─── Texte fourni ───

Un film de souvenirs, mais sans nostalgie

Le film, mis en scène par Frank Castorf, évite soigneusement la carte postale. Il reconstitue les années 60 et 70 avec une économie de moyens, mais une grande précision dans les décors, les costumes, les attitudes. Le Paris des quartiers populaires, les salles d’attente saturées, les appartements surpeuplés sont filmés sans esthétisation excessive. La mise en scène choisit la frontalité : pas de fioritures, pas de filtres pastels, mais un regard assez brut, presque documentaire par instants, qui rappelle que le propos n’est jamais de faire joli, mais de raconter vrai.

L’écriture, signée Roland Perez lui-même, appuyée par Murielle Magellan, trouve le bon équilibre entre respect du réel et dramatisation nécessaire. On y croise des médecins qui doutent, des voisins bienveillants ou cruels, des membres de la famille plus ou moins compréhensifs. On rit peu, mais on sourit souvent, surtout quand Esther impose ses règles à tout le monde avec une logique qui n’appartient qu’à elle. Le ton du film est à son image : pas ironique, pas désabusé, mais droit, têtu, parfois naïf.

─── Données extraites ───

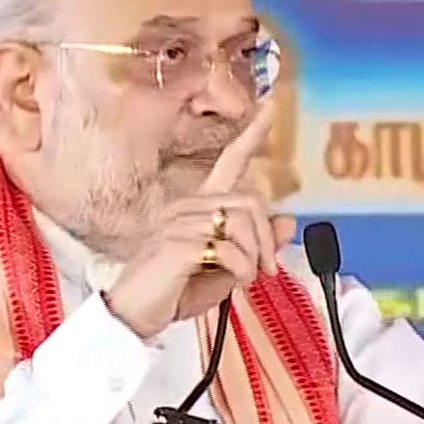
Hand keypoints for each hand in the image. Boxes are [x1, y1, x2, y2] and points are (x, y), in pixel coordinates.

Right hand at [104, 103, 295, 340]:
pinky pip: (229, 249)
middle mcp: (187, 206)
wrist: (134, 316)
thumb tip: (288, 222)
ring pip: (243, 224)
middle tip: (267, 269)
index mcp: (197, 206)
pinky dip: (240, 270)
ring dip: (253, 258)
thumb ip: (255, 244)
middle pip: (250, 201)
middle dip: (267, 239)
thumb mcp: (227, 269)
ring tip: (243, 278)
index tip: (271, 107)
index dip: (251, 135)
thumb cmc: (175, 292)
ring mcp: (179, 221)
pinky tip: (231, 281)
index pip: (228, 162)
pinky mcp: (177, 243)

───

= Exercices à réaliser =
**a.** Recopiez fidèlement le passage du texte sur le film qui va de « Un film de souvenirs, mais » jusqu'à « de raconter vrai. ».
**b.** Dans le texte sur le film, qui a appuyé Roland Perez pour l'écriture ?

= Liste des réponses =
**a.**
Un film de souvenirs, mais sans nostalgie

Le film, mis en scène par Frank Castorf, évite soigneusement la carte postale. Il reconstitue les années 60 et 70 avec une économie de moyens, mais une grande précision dans les décors, les costumes, les attitudes. Le Paris des quartiers populaires, les salles d’attente saturées, les appartements surpeuplés sont filmés sans esthétisation excessive. La mise en scène choisit la frontalité : pas de fioritures, pas de filtres pastels, mais un regard assez brut, presque documentaire par instants, qui rappelle que le propos n’est jamais de faire joli, mais de raconter vrai.

**b.** Murielle Magellan.